Work instruction — Your answer must consist of the records below, reproduced exactly, with every picture removed.

Data records —
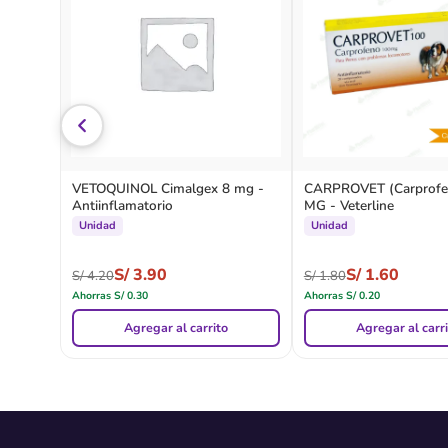
VETOQUINOL Cimalgex 8 mg -
CARPROVET (Carprofe
Antiinflamatorio
MG - Veterline
Unidad
Unidad
S/
3.90
S/
1.60
S/
4.20
S/
1.80
Ahorras
S/
0.30
Ahorras
S/
0.20
Agregar al carrito
Agregar al carr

Solution —
VETOQUINOL Cimalgex 8 mg -
CARPROVET (Carprofe
Antiinflamatorio
MG - Veterline
Unidad
Unidad
S/
3.90
S/
1.60
S/
4.20
S/
1.80
Ahorras
S/
0.30
Ahorras
S/
0.20
Agregar al carrito
Agregar al carr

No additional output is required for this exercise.